[Sigwac] CfP: 12th Web as Corpus Workshop @ LREC 2020 in Marseille, France

Sat Jan 18 22:04:42 CET 2020

WAC-XII is endorsed by the Special Interest Group of the ACL on Web as
Corpus (SIGWAC)

Workshop website: https://www.sigwac.org.uk/wiki/WAC-XII

*Description*

For almost fifteen years, the ACL SIGWAC, and most notably the Web as
Corpus (WAC) workshops, have served as a platform for researchers
interested in the compilation, processing and use of web-derived corpora
as well as computer-mediated communication. Past workshops were
co-located with major conferences on corpus linguistics and/or
computational linguistics (such as ACL, EACL, Corpus Linguistics, LREC,
NAACL, WWW).

In corpus/theoretical linguistics, the World Wide Web has become
increasingly popular as a source of linguistic evidence, especially in
the face of data sparseness or the lack of variation in traditional
corpora of written language. In lexicography, web data have become a
major and well-established resource with dedicated research data and
specialised tools. In other areas of theoretical linguistics, the
adoption rate of web corpora has been slower but steady. Furthermore,
some completely new areas of linguistic research dealing exclusively
with web (or similar) data have emerged, such as the construction and
utilisation of corpora based on short messages. Another example is the
(manual or automatic) classification of web texts by genre, register, or
– more generally speaking – “text type”, as well as topic area. In
computational linguistics, web corpora have become an established source
of data for the creation of language models, word embeddings, and for
all types of machine learning.

## OBJECTIVE A
Reproduce the call for papers word for word from "Workshop website: https://www.sigwac.org.uk/wiki/WAC-XII" to "NAACL, WWW).".
The call for papers and the records that follow it are unrelated material.

## DATASET ROWS
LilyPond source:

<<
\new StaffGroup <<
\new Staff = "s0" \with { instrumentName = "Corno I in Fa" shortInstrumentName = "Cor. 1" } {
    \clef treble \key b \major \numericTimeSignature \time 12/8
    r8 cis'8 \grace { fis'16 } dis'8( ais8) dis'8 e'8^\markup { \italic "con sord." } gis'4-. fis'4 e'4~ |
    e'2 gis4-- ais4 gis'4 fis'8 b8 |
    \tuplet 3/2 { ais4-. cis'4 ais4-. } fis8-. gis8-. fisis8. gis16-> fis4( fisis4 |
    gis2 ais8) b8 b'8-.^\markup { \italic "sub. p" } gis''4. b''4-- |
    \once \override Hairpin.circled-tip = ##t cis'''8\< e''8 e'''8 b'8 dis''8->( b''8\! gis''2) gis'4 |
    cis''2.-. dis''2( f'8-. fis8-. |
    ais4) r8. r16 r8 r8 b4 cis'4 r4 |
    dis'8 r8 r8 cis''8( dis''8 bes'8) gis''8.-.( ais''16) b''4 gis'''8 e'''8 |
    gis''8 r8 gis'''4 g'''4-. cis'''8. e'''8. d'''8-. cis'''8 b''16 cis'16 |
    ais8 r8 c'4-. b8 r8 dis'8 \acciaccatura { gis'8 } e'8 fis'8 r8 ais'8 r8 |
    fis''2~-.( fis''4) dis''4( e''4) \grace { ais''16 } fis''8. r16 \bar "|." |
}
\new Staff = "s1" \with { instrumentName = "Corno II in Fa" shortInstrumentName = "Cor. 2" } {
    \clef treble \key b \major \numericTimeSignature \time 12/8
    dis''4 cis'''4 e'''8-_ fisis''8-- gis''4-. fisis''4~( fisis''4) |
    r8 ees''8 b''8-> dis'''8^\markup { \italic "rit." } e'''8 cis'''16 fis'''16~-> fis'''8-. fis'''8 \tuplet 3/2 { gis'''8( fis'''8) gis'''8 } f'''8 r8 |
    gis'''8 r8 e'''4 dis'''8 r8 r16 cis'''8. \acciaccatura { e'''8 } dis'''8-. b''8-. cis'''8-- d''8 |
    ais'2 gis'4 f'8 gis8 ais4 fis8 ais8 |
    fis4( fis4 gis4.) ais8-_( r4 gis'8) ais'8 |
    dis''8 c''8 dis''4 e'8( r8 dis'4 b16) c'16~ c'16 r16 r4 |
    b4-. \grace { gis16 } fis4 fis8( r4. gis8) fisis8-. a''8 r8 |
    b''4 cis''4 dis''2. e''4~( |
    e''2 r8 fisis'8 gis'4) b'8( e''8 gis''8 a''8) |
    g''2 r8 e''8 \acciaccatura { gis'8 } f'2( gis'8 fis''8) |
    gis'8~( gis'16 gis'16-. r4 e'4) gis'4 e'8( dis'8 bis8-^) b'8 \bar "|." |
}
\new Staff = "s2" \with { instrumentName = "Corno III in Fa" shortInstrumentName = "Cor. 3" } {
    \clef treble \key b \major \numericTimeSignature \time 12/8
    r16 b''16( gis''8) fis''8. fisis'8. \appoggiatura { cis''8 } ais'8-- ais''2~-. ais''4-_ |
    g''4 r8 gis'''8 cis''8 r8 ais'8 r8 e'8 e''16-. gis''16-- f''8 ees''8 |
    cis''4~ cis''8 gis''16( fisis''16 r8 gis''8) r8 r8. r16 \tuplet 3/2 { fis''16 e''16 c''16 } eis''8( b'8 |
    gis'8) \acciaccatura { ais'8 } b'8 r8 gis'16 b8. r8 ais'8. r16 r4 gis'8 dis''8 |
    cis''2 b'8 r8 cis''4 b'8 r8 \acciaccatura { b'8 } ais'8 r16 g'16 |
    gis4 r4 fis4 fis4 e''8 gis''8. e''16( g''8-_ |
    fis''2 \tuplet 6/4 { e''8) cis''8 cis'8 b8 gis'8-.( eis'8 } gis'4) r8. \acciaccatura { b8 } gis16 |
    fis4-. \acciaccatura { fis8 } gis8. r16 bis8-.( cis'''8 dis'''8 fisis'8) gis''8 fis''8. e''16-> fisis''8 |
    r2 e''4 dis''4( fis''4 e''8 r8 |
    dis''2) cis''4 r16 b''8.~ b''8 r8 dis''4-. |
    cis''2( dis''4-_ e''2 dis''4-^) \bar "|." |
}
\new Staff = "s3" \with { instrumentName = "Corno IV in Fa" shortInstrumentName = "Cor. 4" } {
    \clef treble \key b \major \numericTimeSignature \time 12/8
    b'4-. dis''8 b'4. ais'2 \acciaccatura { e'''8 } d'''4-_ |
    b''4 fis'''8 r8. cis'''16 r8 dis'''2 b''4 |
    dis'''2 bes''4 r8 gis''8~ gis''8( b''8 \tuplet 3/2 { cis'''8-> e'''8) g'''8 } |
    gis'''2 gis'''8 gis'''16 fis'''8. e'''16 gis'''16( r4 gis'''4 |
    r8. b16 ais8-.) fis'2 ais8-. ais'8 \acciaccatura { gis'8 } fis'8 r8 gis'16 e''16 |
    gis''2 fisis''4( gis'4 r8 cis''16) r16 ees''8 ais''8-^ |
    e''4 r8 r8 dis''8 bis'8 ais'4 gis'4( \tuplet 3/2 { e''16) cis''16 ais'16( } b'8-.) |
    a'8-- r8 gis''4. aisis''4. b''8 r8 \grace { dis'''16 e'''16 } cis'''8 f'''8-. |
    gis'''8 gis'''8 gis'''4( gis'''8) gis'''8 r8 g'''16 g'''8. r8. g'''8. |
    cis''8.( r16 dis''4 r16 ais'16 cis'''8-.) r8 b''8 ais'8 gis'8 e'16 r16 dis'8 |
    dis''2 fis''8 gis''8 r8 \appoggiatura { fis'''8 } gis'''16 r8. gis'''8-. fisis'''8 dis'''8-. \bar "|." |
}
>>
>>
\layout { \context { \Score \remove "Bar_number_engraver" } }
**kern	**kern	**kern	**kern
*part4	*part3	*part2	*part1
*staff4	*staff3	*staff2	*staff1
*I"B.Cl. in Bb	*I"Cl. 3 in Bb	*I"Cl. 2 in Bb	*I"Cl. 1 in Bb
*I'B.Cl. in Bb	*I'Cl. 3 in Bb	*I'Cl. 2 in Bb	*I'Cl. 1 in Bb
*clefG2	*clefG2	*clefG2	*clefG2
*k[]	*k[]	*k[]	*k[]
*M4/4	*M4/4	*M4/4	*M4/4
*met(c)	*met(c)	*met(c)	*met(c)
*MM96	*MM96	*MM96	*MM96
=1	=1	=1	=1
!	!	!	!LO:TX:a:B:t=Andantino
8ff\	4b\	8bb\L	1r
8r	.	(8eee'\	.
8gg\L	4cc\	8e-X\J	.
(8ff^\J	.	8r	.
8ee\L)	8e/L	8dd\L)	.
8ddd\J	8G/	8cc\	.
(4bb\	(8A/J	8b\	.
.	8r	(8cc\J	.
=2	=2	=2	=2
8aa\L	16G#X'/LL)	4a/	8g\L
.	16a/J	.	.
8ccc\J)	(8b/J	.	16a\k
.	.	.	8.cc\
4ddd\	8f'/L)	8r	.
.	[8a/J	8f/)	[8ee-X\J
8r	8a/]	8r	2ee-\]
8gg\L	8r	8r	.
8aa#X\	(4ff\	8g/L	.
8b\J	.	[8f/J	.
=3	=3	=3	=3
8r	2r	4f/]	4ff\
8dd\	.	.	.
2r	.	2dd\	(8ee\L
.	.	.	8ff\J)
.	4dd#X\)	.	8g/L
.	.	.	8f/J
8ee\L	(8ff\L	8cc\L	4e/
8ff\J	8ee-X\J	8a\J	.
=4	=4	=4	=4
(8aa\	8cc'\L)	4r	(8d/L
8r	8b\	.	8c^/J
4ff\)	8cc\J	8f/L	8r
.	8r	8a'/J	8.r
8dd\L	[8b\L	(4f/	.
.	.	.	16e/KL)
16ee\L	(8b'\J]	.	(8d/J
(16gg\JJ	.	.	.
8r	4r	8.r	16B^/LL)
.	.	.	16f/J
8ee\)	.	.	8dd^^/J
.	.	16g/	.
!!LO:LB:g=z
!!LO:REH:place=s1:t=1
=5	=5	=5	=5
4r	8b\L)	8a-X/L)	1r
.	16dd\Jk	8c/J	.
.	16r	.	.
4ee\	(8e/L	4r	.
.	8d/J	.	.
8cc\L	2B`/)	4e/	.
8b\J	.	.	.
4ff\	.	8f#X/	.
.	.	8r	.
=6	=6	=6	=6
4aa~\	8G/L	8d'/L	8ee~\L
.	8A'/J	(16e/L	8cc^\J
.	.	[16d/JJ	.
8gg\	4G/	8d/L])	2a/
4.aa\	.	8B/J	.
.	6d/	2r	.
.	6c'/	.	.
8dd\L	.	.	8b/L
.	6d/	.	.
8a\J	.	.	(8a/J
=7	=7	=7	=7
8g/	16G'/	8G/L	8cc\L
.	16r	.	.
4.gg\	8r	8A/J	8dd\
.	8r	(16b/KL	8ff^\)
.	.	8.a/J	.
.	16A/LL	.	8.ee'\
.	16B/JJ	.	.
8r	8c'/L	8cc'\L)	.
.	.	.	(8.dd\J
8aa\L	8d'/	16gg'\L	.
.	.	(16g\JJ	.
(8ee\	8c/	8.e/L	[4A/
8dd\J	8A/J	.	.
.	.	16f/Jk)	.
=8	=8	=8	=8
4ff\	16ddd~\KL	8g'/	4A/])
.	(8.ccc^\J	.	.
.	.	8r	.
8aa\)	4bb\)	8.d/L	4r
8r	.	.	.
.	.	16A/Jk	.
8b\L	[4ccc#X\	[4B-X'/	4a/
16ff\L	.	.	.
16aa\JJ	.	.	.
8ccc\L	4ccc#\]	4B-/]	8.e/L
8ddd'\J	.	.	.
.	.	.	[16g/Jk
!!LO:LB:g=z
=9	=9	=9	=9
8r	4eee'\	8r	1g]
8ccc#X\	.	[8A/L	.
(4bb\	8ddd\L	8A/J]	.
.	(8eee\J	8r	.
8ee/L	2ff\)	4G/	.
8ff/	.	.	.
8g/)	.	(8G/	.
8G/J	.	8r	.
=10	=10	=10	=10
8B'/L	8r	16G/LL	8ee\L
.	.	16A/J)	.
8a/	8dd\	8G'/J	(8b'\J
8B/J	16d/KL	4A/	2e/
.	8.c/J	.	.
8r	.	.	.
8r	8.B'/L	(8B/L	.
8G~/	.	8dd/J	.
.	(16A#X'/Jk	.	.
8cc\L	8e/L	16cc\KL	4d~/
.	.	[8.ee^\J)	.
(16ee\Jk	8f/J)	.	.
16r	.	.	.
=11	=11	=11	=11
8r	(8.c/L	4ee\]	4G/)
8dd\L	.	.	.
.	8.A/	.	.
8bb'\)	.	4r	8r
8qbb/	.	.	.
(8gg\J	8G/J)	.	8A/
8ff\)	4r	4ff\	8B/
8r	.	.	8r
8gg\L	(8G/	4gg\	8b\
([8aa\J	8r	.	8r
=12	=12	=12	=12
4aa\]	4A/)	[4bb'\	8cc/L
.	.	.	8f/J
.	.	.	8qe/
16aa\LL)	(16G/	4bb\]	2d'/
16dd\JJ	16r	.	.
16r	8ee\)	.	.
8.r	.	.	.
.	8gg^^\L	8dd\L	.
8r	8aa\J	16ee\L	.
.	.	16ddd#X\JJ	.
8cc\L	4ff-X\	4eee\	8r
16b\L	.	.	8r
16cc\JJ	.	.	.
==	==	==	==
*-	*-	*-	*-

## OBJECTIVE B
List every line of the records that contains the string "appoggiatura"; case must match.

## PROBLEM SOLUTION A
Workshop website: https://www.sigwac.org.uk/wiki/WAC-XII

*Description*

For almost fifteen years, the ACL SIGWAC, and most notably the Web as
Corpus (WAC) workshops, have served as a platform for researchers
interested in the compilation, processing and use of web-derived corpora
as well as computer-mediated communication. Past workshops were
co-located with major conferences on corpus linguistics and/or
computational linguistics (such as ACL, EACL, Corpus Linguistics, LREC,
NAACL, WWW).

## PROBLEM SOLUTION B
    r16 b''16( gis''8) fis''8. fisis'8. \appoggiatura { cis''8 } ais'8-- ais''2~-. ais''4-_ |
    dis''2 fis''8 gis''8 r8 \appoggiatura { fis'''8 } gis'''16 r8. gis'''8-. fisis'''8 dis'''8-. \bar "|." |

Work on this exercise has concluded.